- Relator(a)
- Ministro Reynaldo Soares da Fonseca
- Órgão julgador
- Quinta Turma
- Data do julgamento
- 03/02/2026
- Data de publicação
- 10/02/2026
STJ – Acórdão, Rel. Ministro Reynaldo Soares da Fonseca, Quinta Turma, j. 03/02/2026, p. 10/02/2026
PROCESSO PENAL. AGRAVO REGIMENTAL MINISTERIAL NO HABEAS CORPUS. WRIT SUBSTITUTIVO DE RECURSO PRÓPRIO. CONCESSÃO DE OFÍCIO DIANTE DE ILEGALIDADE FLAGRANTE. PRISÃO PREVENTIVA. MULHER MÃE DE CRIANÇAS MENORES DE 12 ANOS. ARTS. 318, V, 318-A E 318-B DO CPP. DIRETRIZ PROTETIVA DA PRIMEIRA INFÂNCIA. QUANTIDADE NÃO EXPRESSIVA DE DROGAS. MEDIDAS CAUTELARES DO ART. 319 DO CPP SUFICIENTES. AGRAVO REGIMENTAL NÃO PROVIDO. 1. O habeas corpus não pode ser utilizado como substituto de recurso próprio, a fim de que não se desvirtue a finalidade dessa garantia constitucional. Todavia, é possível a concessão da ordem de ofício quando verificada ilegalidade flagrante, como no caso. 2. Consta dos autos que a agravada é mãe de duas crianças menores de 12 anos de idade, os delitos imputados não envolveram violência ou grave ameaça e não foram praticados contra descendentes. Ademais, na mesma ocasião foi preso também o pai das crianças. Nessa hipótese, a substituição da prisão preventiva por domiciliar, prevista nos arts. 318, V, 318-A e 318-B do Código de Processo Penal, atende à diretriz protetiva da primeira infância. 3. A quantidade de drogas apreendida (11,45 g de maconha e 4,66 g de cocaína) não é expressiva e, à luz do art. 282, § 6º, do CPP, revela-se suficiente a conjugação da prisão domiciliar com medidas cautelares para acautelar a ordem pública. 4. Agravo regimental não provido. (AgRg no HC n. 1.058.104/MG, relator Ministro Reynaldo Soares da Fonseca, Quinta Turma, julgado em 3/2/2026, DJEN de 10/2/2026.)

Registros de uma coleção:
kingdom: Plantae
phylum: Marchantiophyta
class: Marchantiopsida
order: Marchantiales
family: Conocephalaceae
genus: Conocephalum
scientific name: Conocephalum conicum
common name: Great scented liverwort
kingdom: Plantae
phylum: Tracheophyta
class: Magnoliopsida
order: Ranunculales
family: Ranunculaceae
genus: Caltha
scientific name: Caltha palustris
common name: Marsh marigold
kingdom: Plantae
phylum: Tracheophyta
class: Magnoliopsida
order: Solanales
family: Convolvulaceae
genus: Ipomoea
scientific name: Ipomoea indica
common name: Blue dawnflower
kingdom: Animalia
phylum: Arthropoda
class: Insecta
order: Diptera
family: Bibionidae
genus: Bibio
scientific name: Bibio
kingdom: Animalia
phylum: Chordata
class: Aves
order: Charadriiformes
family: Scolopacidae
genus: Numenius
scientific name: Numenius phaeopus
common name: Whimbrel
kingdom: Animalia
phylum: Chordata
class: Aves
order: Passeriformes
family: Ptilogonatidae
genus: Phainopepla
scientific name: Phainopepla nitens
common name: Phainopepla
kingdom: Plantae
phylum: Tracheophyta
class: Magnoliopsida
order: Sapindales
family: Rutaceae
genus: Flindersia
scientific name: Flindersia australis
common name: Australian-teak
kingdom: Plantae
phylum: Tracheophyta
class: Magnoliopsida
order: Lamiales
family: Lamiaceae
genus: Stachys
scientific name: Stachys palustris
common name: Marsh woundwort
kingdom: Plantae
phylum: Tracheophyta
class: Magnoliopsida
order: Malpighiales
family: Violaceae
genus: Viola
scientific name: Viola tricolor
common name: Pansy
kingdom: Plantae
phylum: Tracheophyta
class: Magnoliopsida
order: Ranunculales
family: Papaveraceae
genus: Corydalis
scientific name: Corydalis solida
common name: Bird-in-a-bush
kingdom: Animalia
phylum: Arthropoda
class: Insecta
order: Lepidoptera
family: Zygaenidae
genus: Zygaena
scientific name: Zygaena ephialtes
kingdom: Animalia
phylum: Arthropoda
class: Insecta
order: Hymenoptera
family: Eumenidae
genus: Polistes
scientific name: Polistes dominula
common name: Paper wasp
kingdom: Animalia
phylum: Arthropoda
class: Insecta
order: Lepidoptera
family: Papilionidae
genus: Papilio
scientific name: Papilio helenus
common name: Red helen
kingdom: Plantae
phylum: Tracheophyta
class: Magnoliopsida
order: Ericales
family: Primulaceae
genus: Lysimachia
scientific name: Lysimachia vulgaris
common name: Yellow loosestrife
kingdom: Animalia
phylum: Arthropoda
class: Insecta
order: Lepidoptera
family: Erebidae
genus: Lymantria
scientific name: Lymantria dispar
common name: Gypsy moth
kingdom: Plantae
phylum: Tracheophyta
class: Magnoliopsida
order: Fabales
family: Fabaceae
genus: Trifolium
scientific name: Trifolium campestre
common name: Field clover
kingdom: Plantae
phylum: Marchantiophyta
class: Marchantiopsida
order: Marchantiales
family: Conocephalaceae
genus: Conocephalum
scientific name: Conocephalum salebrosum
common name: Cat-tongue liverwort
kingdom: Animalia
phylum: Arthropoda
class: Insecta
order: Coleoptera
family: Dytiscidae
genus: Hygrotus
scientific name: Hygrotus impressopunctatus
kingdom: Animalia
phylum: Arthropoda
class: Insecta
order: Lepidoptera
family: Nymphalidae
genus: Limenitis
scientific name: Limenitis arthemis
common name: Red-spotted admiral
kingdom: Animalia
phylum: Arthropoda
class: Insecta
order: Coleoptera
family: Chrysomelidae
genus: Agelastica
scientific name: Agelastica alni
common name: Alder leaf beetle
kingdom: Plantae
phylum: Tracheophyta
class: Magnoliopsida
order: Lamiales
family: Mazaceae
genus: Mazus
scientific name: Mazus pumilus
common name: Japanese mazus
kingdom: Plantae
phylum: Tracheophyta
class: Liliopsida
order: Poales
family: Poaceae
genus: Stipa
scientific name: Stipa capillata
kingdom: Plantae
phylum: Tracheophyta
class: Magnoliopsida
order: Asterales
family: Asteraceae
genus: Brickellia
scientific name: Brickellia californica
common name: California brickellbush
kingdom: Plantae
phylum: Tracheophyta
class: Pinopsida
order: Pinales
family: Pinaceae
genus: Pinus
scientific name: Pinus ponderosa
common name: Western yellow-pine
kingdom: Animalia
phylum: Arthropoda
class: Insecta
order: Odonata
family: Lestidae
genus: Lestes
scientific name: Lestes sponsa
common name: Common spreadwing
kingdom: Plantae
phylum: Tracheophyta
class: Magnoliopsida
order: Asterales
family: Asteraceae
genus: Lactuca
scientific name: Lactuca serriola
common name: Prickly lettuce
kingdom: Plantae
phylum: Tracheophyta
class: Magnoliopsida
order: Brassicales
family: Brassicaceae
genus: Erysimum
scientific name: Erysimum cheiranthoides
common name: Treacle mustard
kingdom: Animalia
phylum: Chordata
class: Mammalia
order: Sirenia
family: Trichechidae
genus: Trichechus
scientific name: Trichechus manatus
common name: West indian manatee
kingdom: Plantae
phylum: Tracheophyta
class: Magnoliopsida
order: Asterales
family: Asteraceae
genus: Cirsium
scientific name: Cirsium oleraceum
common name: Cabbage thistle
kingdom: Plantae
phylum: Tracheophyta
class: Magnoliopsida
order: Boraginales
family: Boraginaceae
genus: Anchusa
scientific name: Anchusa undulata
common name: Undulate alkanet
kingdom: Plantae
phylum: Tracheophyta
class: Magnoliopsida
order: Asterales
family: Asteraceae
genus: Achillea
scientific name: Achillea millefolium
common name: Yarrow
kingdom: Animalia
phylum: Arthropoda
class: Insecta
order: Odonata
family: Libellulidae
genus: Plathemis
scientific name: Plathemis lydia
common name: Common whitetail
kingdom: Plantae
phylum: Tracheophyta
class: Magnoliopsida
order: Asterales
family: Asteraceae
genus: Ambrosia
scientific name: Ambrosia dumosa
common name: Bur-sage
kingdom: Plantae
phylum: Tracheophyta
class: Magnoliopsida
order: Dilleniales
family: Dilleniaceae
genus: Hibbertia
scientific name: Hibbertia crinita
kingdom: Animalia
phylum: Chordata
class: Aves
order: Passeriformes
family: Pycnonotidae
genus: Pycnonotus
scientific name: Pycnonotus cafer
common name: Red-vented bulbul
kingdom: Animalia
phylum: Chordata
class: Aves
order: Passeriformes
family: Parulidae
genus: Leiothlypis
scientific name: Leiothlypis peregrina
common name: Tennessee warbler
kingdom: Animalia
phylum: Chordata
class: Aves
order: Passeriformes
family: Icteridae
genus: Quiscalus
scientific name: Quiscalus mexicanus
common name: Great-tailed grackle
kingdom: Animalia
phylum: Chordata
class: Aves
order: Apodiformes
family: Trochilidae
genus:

Item da tarefa:
Responda com base no acórdão acima:
1. Qual órgão julgador proferiu o acórdão?
2. Quantas crianças menores de 12 anos tem a agravada?
3. Que quantidade de cocaína foi apreendida?

Resposta:
1. A Quinta Turma.
2. Duas.
3. 4,66 g.